Let’s explore the NaN values in our data a bit further. Using the tools we learned in lesson 02, we can figure out how many rows contain NaN values for weight. We can also create a new subset from our data that only contains rows with weight values > 0 (i.e., select meaningful weight values):

In [43]:
len(surveys_df[pd.isnull(surveys_df.weight)])
# How many rows have weight values?
len(surveys_df[surveys_df.weight> 0])


32283

We can replace all NaN values with zeroes using the .fillna() method (after making a copy of the data so we don’t lose our work):

In [44]:
df1 = surveys_df.copy()
# Fill all NaN values with 0
df1['weight'] = df1['weight'].fillna(0)


But what happens when we call mean() again?

In [45]:
df1['weight'].mean()

38.751976145601844

In [46]:
 df1['weight'] = surveys_df['weight'].fillna(surveys_df['weight'].mean())

What did we do in this example? We could also chose to create a subset of our data, only keeping rows that do not contain NaN values.

The point is to make conscious decisions about how to manage missing data. This is where we think about how our data will be used and how these values will impact the scientific conclusions made from the data.

Python gives us all of the tools that we need to account for these issues. We just need to be cautious about how the decisions that we make impact scientific results.

Count the number of missing values per column. Hint: The method .count() gives you the number of non-NA observations per column. Try looking to the .isnull() method.

# Writing Out Data to CSV

We’ve learned about using manipulating data to get desired outputs. But we’ve also discussed keeping data that has been manipulated separate from our raw data. Something we might be interested in doing is working with only the columns that have full data. First, let’s reload the data so we’re not mixing up all of our previous manipulations.

• **Information given**:
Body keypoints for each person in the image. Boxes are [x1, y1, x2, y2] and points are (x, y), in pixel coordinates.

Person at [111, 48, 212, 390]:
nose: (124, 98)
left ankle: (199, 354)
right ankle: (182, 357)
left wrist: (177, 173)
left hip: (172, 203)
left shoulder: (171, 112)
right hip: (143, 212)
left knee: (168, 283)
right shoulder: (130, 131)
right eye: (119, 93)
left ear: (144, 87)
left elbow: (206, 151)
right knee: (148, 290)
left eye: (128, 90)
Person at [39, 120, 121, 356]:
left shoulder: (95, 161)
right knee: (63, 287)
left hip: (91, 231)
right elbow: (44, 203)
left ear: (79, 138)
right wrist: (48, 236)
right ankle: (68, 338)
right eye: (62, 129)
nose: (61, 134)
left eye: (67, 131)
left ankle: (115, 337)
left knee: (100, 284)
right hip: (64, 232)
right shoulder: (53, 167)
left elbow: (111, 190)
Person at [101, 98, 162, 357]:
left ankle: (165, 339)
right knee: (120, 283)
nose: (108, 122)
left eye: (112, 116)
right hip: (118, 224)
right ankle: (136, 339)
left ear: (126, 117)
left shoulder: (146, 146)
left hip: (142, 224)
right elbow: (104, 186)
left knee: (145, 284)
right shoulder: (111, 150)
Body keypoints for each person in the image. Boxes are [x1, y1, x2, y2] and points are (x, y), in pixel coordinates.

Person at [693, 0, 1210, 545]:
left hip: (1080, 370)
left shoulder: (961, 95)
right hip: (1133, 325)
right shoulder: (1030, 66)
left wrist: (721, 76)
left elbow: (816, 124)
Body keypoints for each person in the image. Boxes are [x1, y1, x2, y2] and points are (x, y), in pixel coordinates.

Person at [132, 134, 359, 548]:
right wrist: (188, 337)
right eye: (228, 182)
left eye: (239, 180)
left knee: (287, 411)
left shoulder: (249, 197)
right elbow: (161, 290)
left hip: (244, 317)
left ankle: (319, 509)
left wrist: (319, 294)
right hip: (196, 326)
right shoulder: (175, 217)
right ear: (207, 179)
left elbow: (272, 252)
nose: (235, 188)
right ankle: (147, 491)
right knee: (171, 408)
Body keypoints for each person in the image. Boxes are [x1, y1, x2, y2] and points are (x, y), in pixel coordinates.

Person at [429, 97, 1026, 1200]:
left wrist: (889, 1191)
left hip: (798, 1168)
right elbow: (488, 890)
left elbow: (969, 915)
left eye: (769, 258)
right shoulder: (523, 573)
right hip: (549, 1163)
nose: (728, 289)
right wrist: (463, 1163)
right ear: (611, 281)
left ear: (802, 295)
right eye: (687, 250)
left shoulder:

• **Tasks to complete**:
- a) Render this sentence from the pandas tutorial on missing data in Spanish: "The point is to make conscious decisions about how to manage missing data."
- b) Please pick up the pandas tutorial on missing data after its last sentence and continue it.
The lines have no connection to the pandas tutorial on missing data.

• **Answers by item number**:
- a) Lo importante es tomar decisiones conscientes sobre cómo gestionar los datos faltantes.

- b)
In [49]:
surveys_df = pd.read_csv("../data/surveys.csv")
df_na = surveys_df.dropna()


What do you think the above did? How will you check? 

We can now use the to_csv command to do export a DataFrame in CSV format. Note that the code below will by default save the data into the current working directory. We can save it to a different folder by adding the foldername and a slash before the filename: df.to_csv('foldername/out.csv'). We use ‘index=False’ so that pandas doesn’t include the index number for each line.

In [51]:
df_na.to_csv('../data_output/surveys_complete.csv', index=False)

Why do we use CSV? CSV files are what we call "flat files." All the information needed to interpret them is encoded in the text. Excel files and similar are called "binary files", which are translated into machine language. The nice thing about flat files is that they can be read by both human eyes and a machine. They are also insensitive to what software you are using to read them in. This is not necessarily true with Excel files, which may appear different by different platforms (Mac, PC) or different version numbers.